MODEL = SemanticChangeModel(W1900, W1990, w2i_1900, w2i_1990)
MODEL.fit(train_df)


## Evaluation

Running the cell below will allow you to check how many points your solution would score on the validation data.

Before submitting, make sure that the entire notebook runs from start to finish without errors and without user intervention after executing the `Run All` command.

In [None]:
######################### DO NOT CHANGE THIS CELL FOR SUBMISSION ##########################
def compute_score(bal_acc: float) -> float:
    """
    Calculates the point score based on the balanced accuracy value.

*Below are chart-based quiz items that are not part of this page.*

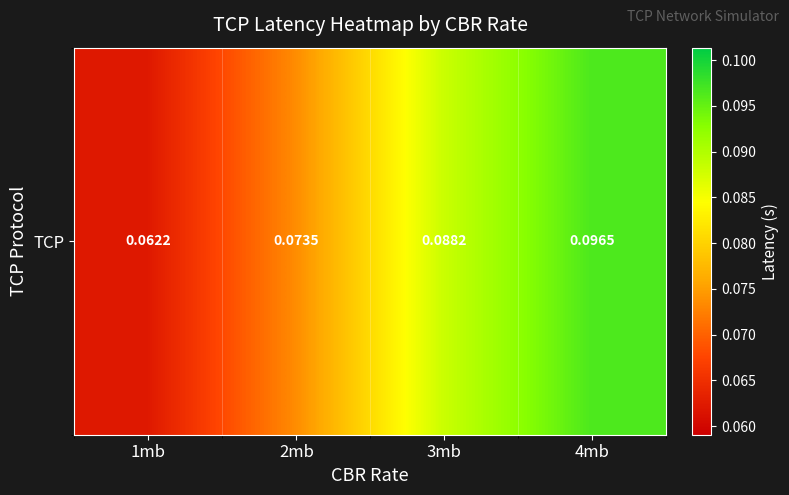

Which has a higher value, 1mb or 2mb?

2mb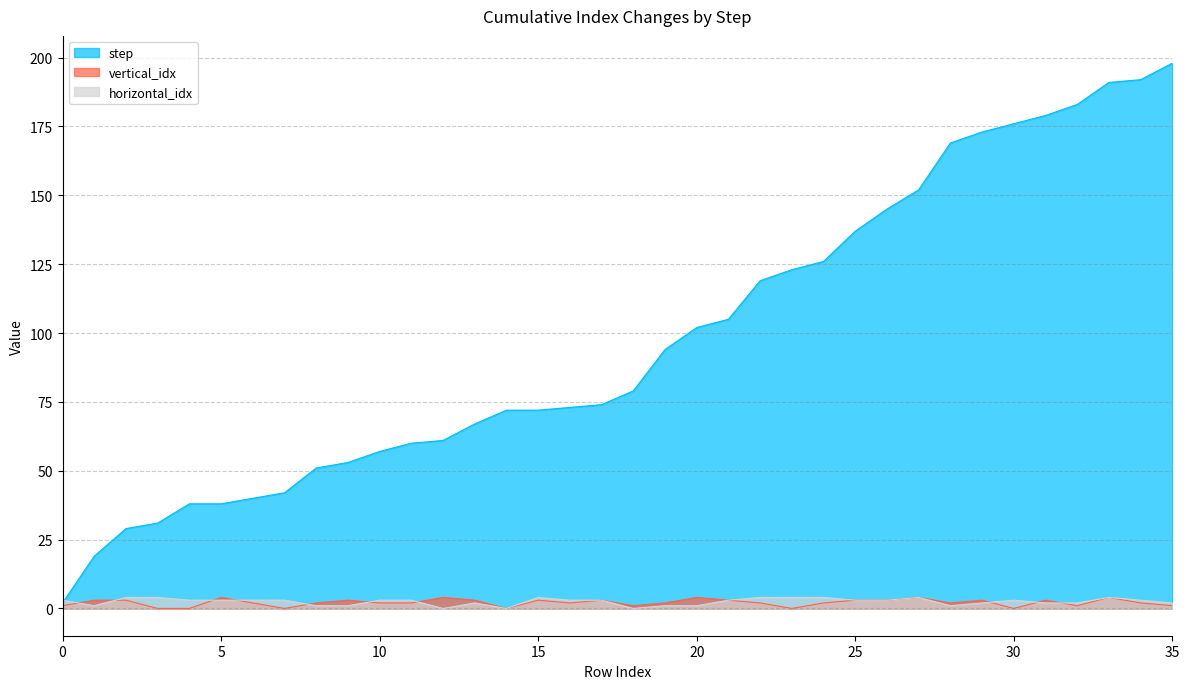

What are all the series names shown in the legend?

step, vertical_idx, horizontal_idx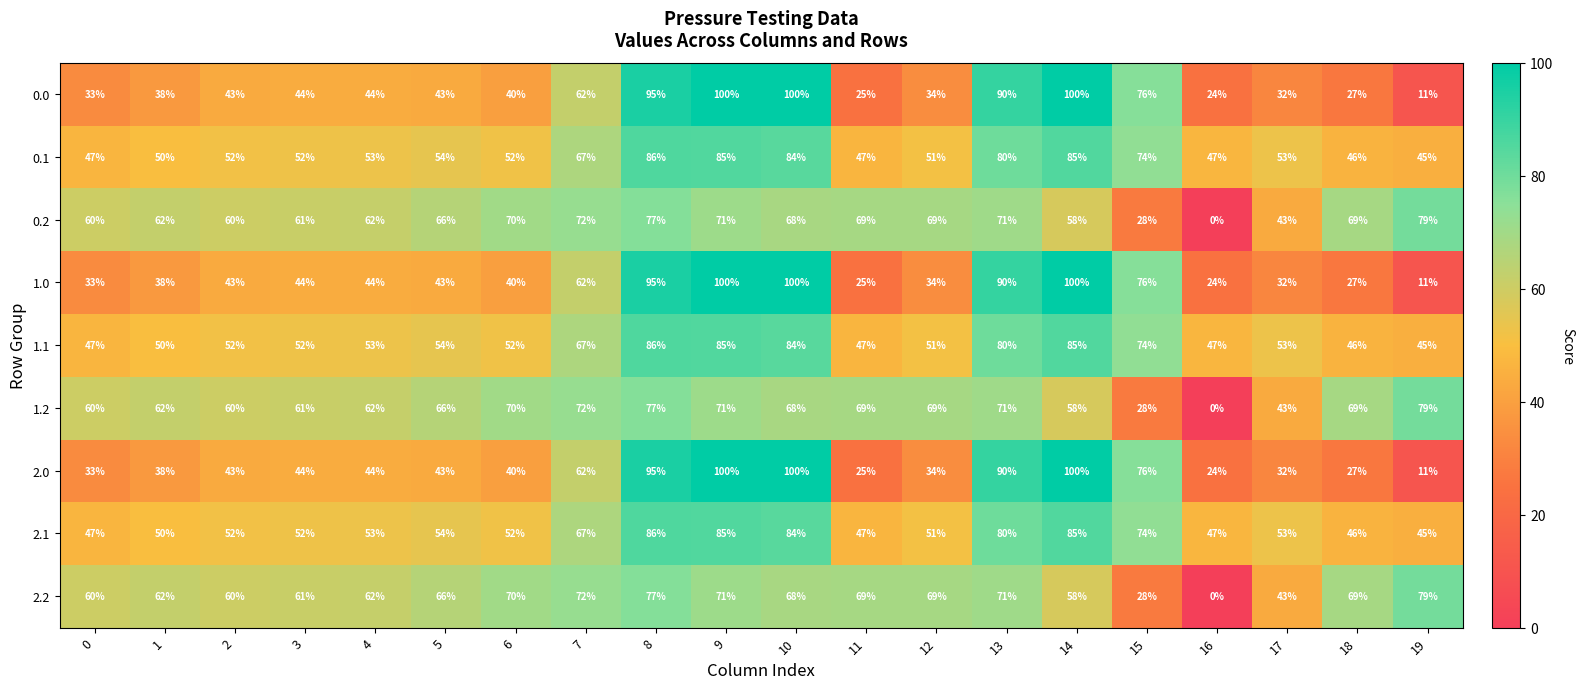

Read the 2.1 value at 11, to the nearest 5.

45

    :param bal_acc: A float value in the range [0.0, 1.0]
    :return: A point score according to the specified function
    """
    if bal_acc <= 0.7:
        return 0
    elif 0.7 < bal_acc < 0.87:
        return int(round(100 * (bal_acc - 0.7) / (0.87 - 0.7)))
    else:
        return 100


def evaluate_algorithm(dataset_df, model, verbose=False):
    """
    Evaluation of a word sense change detection model on a given dataset.

    Parameters
    ----------
    dataset_df : pd.DataFrame
        A labeled dataset with columns:
          - 'word'  : word (string)
          - 'label' : label 0 = stable, 1 = changed

    model : object
        An object with a method:
            predict_change(words: list[str]) -> list[int] {0,1}

    verbose : bool
        If True, prints additional information.

    Returns
    -------
    points : float
        A point score based on balanced accuracy.
    """

    # Extract words and labels from the dataset
    words = dataset_df["word"].astype(str).tolist()
    ys = dataset_df["label"].astype(int).tolist()

    # Get predictions for the entire list of words
    preds = model.predict_change(words)

    # Convert predictions and labels to numpy arrays
    preds = np.array(preds, dtype=np.int32)
    ys = np.array(ys, dtype=np.int32)

    # Balanced accuracy
    bal_acc = balanced_accuracy_score(ys, preds)

    # Convert accuracy to competition points
    points = compute_score(bal_acc)

    if verbose:
        print(f"\nNumber of samples: {len(dataset_df)}")
        print(f"Balanced accuracy: {bal_acc:.4f}")
        print(f"Point score: {points}")

    return points


if not FINAL_EVALUATION_MODE:
    _ = evaluate_algorithm(valid_df, MODEL, verbose=True)


Liczba próbek: 832
Balanced accuracy: 0.5157
Wynik punktowy: 0